Todo eso se ha ido a la mierda. Y los vecinos, encima, están encantados. Ya sueñan con sus cubos gigantescos de hormigón, porque el primer terreno libre donde colocar un centro cívico les queda demasiado lejos para ir andando. Le hemos hecho al edificio de Monguió lo mismo que le hicieron a sus habitantes. Hemos perdido para siempre una de las postales más hermosas de Teruel. Visto desde el Viaducto, el asilo eran unos brazos extendidos, unas cristaleras para los últimos rayos de sol de las últimas mañanas de la vida. Lo relevante no era que el arco de la capilla estuviera o no dañado. No me creo que no pudiera rehabilitarse tal y como fue, aunque hubiera que levantar las estructuras nuevas. No me creo que no pudieran guardar las tejas venerables para ponerlas otra vez.
Lo importante no era dejar la fachada, la huella, sin más. Lo importante, la raíz de su hermosura, era lo que se veía desde el Viaducto. Aquello solo podía ser un asilo, con su patio recoleto, como el de un convento, aprovechando el abrigo de la curva, sacándole partido a las limitaciones del solar. El más difícil ejercicio modernista es crear algo que parezca surgido del entorno y que sea una mirada poética a su utilidad. Monguió interpreta la burguesía turolense con los ojazos de la azotea de Casa Ferrán, y es capaz de pensar como los arquitectos medievales para que la portada de la Catedral no parezca un añadido, y al mismo tiempo resulte de su época.

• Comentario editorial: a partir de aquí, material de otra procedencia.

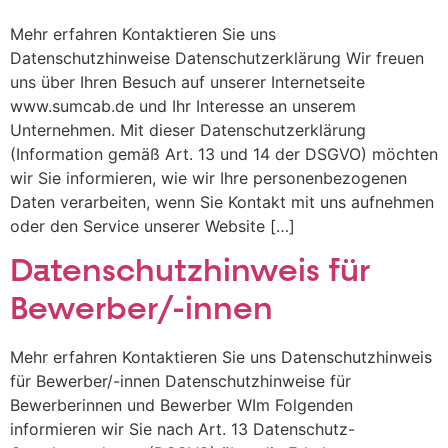
Mehr erfahren Kontaktieren Sie uns
Datenschutzhinweise Datenschutzerklärung Wir freuen
uns über Ihren Besuch auf unserer Internetseite
www.sumcab.de und Ihr Interesse an unserem
Unternehmen. Mit dieser Datenschutzerklärung
(Information gemäß Art. 13 und 14 der DSGVO) möchten
wir Sie informieren, wie wir Ihre personenbezogenen
Daten verarbeiten, wenn Sie Kontakt mit uns aufnehmen
oder den Service unserer Website […]
Datenschutzhinweis für
Bewerber/-innen
Mehr erfahren Kontaktieren Sie uns Datenschutzhinweis
für Bewerber/-innen Datenschutzhinweise für
Bewerberinnen und Bewerber WIm Folgenden
informieren wir Sie nach Art. 13 Datenschutz-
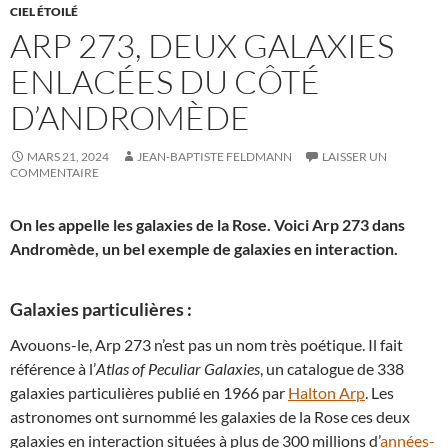
CIEL ÉTOILÉ
ARP 273, DEUX GALAXIES
ENLACÉES DU CÔTÉ
D’ANDROMÈDE
MARS 21, 2024
JEAN-BAPTISTE FELDMANN
LAISSER UN
COMMENTAIRE
On les appelle les galaxies de la Rose. Voici Arp 273 dans
Andromède, un bel exemple de galaxies en interaction.
Galaxies particulières :
Avouons-le, Arp 273 n’est pas un nom très poétique. Il fait
référence à l’
Atlas of Peculiar Galaxies
, un catalogue de 338
galaxies particulières publié en 1966 par
Halton Arp
. Les
astronomes ont surnommé les galaxies de la Rose ces deux
galaxies en interaction situées à plus de 300 millions d’
années-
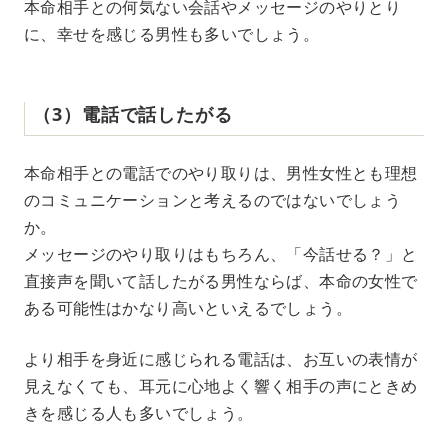
本命相手との何気ない会話やメッセージのやりとり
に、幸せを感じる男性も多いでしょう。
（3）電話で話したがる
本命相手との電話でのやり取りは、男性女性とも理想
のコミュニケーションと考えるのではないでしょう
か。
メッセージのやり取りはもちろん、「今話せる？」と
直接声を聞いて話したがる男性ならば、本命の女性で
ある可能性はかなり高いといえるでしょう。
より相手を身近に感じられる電話は、お互いの表情が
見えなくても、耳元に心地よく響く相手の声にときめ
きを感じる人も多いでしょう。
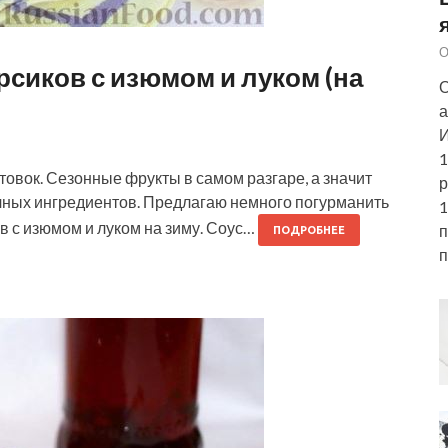
О
ерсиков с изюмом и луком (на
О
а
И
1
товок. Сезонные фрукты в самом разгаре, а значит
р
чных ингредиентов. Предлагаю немного погурманить
1
ов с изюмом и луком на зиму. Соус…
п
ПОДРОБНЕЕ
п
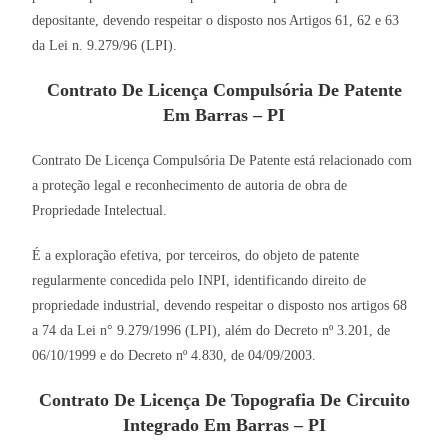
depositante, devendo respeitar o disposto nos Artigos 61, 62 e 63
da Lei n. 9.279/96 (LPI).
Contrato De Licença Compulsória De Patente
Em Barras – PI
Contrato De Licença Compulsória De Patente está relacionado com
a proteção legal e reconhecimento de autoria de obra de
Propriedade Intelectual.
É a exploração efetiva, por terceiros, do objeto de patente
regularmente concedida pelo INPI, identificando direito de
propriedade industrial, devendo respeitar o disposto nos artigos 68
a 74 da Lei n° 9.279/1996 (LPI), além do Decreto nº 3.201, de
06/10/1999 e do Decreto nº 4.830, de 04/09/2003.
Contrato De Licença De Topografia De Circuito
Integrado Em Barras – PI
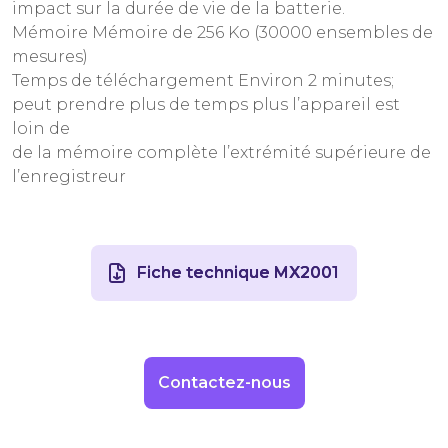
impact sur la durée de vie de la batterie.
Mémoire Mémoire de 256 Ko (30000 ensembles de
mesures)
Temps de téléchargement Environ 2 minutes;
peut prendre plus de temps plus l’appareil est
loin de
de la mémoire complète l’extrémité supérieure de
l’enregistreur
Fiche technique MX2001
Contactez-nous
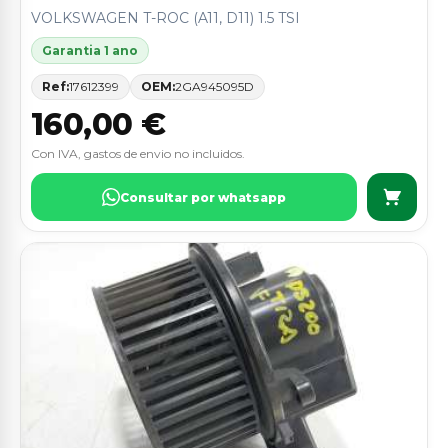
VOLKSWAGEN T-ROC (A11, D11) 1.5 TSI
Garantia 1 ano
Ref:
17612399
OEM:
2GA945095D
160,00 €
Con IVA, gastos de envio no incluidos.
Consultar por whatsapp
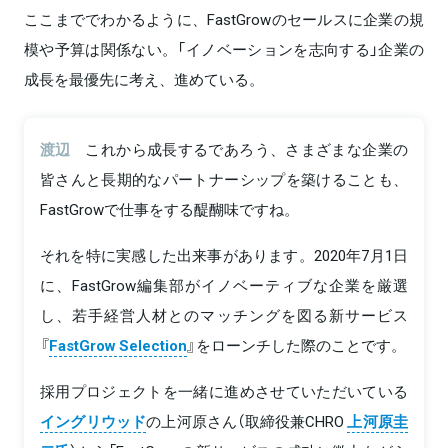
ここまででわかるように、FastGrowのセールスに企業の規
模や予算は関係ない。「イノベーションを志向する」企業の
成長を最優先に考え、進めている。
渡辺
これから成長するであろう、さまざまな企業の
皆さんと長期的なパートナーシップを築けることも、
FastGrowで仕事をする醍醐味ですね。
それを特に実感した出来事があります。2020年7月1日
に、FastGrow編集部がイノベーティブな企業を厳選
し、若手経営人材とのマッチングを図る新サービス
『
FastGrow Selection
』をローンチした際のことです。
採用プロジェクトを一緒に進めさせていただいている
イングリウッド
の上河原さん（取締役兼CHRO
上河原圭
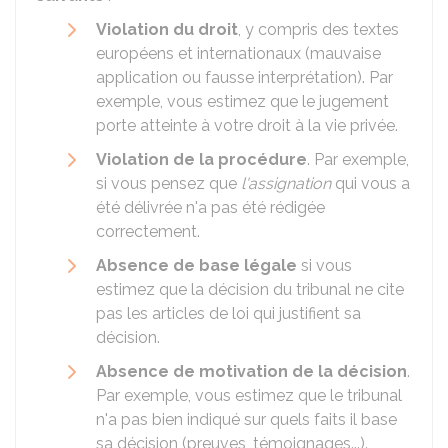
Violation du droit
, y compris des textes
européens et internationaux (mauvaise
application ou fausse interprétation). Par
exemple, vous estimez que le jugement
porte atteinte à votre droit à la vie privée.
Violation de la procédure
. Par exemple,
si vous pensez que
l'assignation
qui vous a
été délivrée n'a pas été rédigée
correctement.
Absence de base légale
si vous
estimez que la décision du tribunal ne cite
pas les articles de loi qui justifient sa
décision.
Absence de motivation de la décision
.
Par exemple, vous estimez que le tribunal
n'a pas bien indiqué sur quels faits il base
sa décision (preuves, témoignages...).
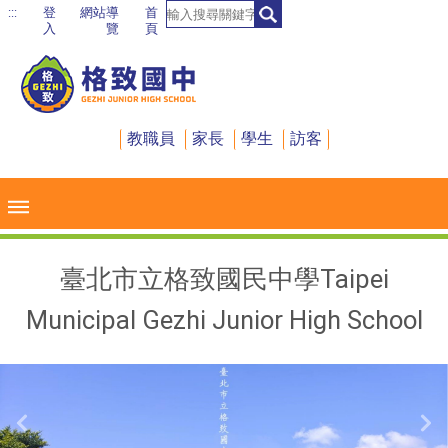
:::
登
網站導
首
入
覽
頁
臺北市立格致國
民中學(Taipei Municipal
教職員
家長
學生
訪客
Gezhi Junior High School)
臺北市立格致國民中學Taipei
Municipal Gezhi Junior High School
Previous
Ne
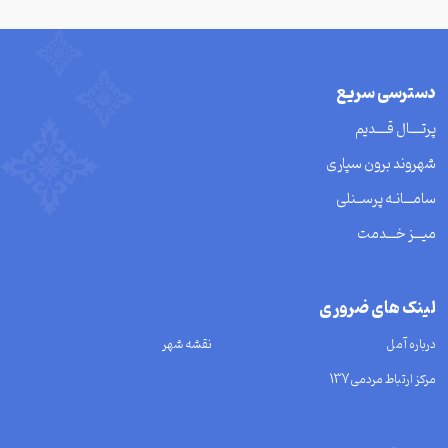
دسترسی سریع
پرتــــال قــــدیم
شهروند برون سپاری
سامـــانـه پرســنلی
میـــز خـــدمت
لینک های ضروری
درباره آمل
نقشه شهر
مرکز ارتباط مردمی137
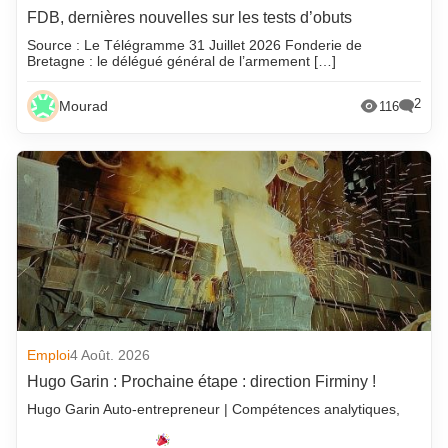
FDB, dernières nouvelles sur les tests d’obuts
Source : Le Télégramme 31 Juillet 2026 Fonderie de
Bretagne : le délégué général de l’armement […]
2
Mourad
116
Emploi
4 Août. 2026
Hugo Garin : Prochaine étape : direction Firminy !
Hugo Garin Auto-entrepreneur | Compétences analytiques,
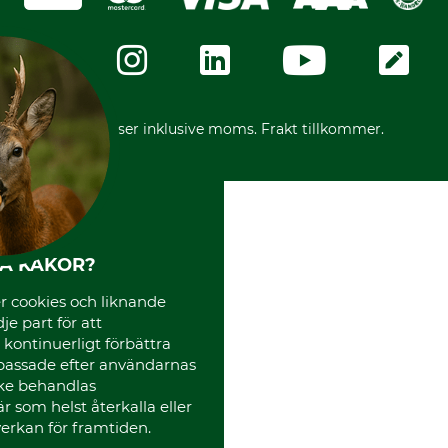
GRUBE-Gruppen
Integritetspolicy
Företagsuppgifter
Ångerrätt
Karriär
Ångerrätt för din beställning
Vår personal
Reklamationer
Varumärken
Frakter
Mässor
*Alla priser inklusive moms. Frakt tillkommer.
Instagram TOS
Media
Code of Conduct
HA KAKOR?
 cookies och liknande
je part för att
, kontinuerligt förbättra
passade efter användarnas
cke behandlas
 som helst återkalla eller
erkan för framtiden.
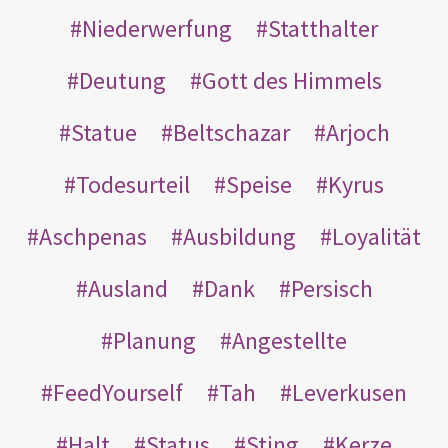
Niederwerfung
Statthalter
Deutung
Gott des Himmels
Statue
Beltschazar
Arjoch
Todesurteil
Speise
Kyrus
Aschpenas
Ausbildung
Loyalität
Ausland
Dank
Persisch
Planung
Angestellte
FeedYourself
Tah
Leverkusen
Halt
Status
Sting
Kerze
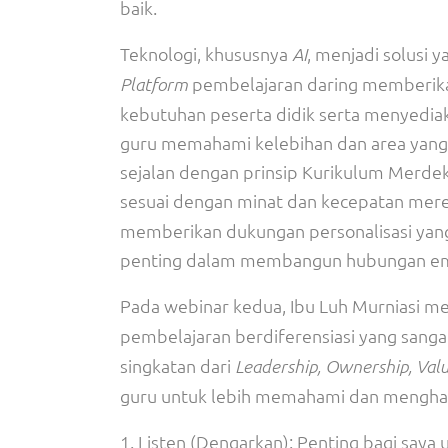
baik.
Teknologi, khususnya
, menjadi solusi
AI
pembelajaran daring memberika
Platform
kebutuhan peserta didik serta menyediak
guru memahami kelebihan dan area yang pe
sejalan dengan prinsip Kurikulum Merde
sesuai dengan minat dan kecepatan merek
memberikan dukungan personalisasi yang l
penting dalam membangun hubungan emo
Pada webinar kedua, Ibu Luh Murniasi m
pembelajaran berdiferensiasi yang sang
singkatan dari
Leadership, Ownership, Val
guru untuk lebih memahami dan mengharg
1. Listen (Dengarkan): Penting bagi say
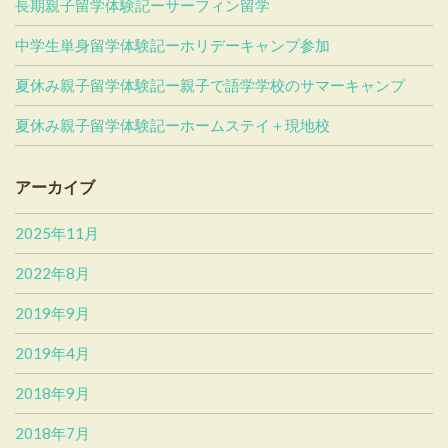
長期親子留学体験記ーサーフィン留学
中学生単身留学体験記ーホリデーキャンプ参加
夏休み親子留学体験記ー親子で語学学校のサマーキャンプ
夏休み親子留学体験記ーホームステイ＋現地校
アーカイブ
2025年11月
2022年8月
2019年9月
2019年4月
2018年9月
2018年7月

Ya sé que los músicos necesitan un conservatorio y que los vecinos de San Julián necesitan un centro cultural. Pero otros vecinos necesitábamos que no se mutilase una imagen hermosísima de la ciudad como si fuera una muela vieja. La ciudad no fue capaz de conservar el mercado modernista, pero eso lo achacábamos entonces a ignorancia. Ahora se han publicado libros muy instructivos sobre el Modernismo y se organizan recreaciones históricas. Todo el mundo empieza a saber quién fue Pau Monguió, y qué hizo aquí. El Modernismo ha entrado en la oferta histórica y artística, y a una pieza que podía verse desde una perspectiva tan poética le han dado la puntilla, como si estuviera ya tardando en morir. Las almas de aquellos ancianos no estaban en la fosa común donde finalmente arrojaron sus restos, sino en las galerías desde las que habían visto irse la vida, desde los huertos que año tras año les entretenían las mañanas. Por allí vieron pasar riadas de barro y de soldados, carros y carretas. ¿Por qué nos cargamos de ese modo a los testigos de nuestra historia? ¿Por qué renunciamos a ver lo que otros vieron, a estar en la misma ciudad en la que otros estuvieron?